● **Work task**: Each line of the data below that includes the string "google" must be copied.

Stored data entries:
--
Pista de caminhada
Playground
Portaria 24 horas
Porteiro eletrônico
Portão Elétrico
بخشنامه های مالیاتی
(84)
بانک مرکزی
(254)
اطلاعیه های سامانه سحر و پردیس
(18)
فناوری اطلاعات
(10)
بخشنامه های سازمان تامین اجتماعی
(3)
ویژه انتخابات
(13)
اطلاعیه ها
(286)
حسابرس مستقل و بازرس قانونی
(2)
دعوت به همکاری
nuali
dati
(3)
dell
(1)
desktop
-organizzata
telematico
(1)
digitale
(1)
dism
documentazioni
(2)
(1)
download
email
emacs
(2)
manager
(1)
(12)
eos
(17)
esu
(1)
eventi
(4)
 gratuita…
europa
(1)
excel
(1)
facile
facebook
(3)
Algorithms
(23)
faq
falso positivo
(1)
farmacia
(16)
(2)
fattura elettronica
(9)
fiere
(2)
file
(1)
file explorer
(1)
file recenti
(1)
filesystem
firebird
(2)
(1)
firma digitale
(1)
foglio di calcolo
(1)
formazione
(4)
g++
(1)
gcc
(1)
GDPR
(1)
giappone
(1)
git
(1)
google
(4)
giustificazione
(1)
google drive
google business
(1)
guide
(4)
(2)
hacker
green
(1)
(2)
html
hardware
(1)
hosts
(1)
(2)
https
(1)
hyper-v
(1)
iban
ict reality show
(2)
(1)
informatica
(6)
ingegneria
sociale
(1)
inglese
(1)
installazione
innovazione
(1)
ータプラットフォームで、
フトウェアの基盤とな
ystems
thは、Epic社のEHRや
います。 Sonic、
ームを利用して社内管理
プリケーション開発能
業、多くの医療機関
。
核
--
● **Finished task**:
google
google drive
google business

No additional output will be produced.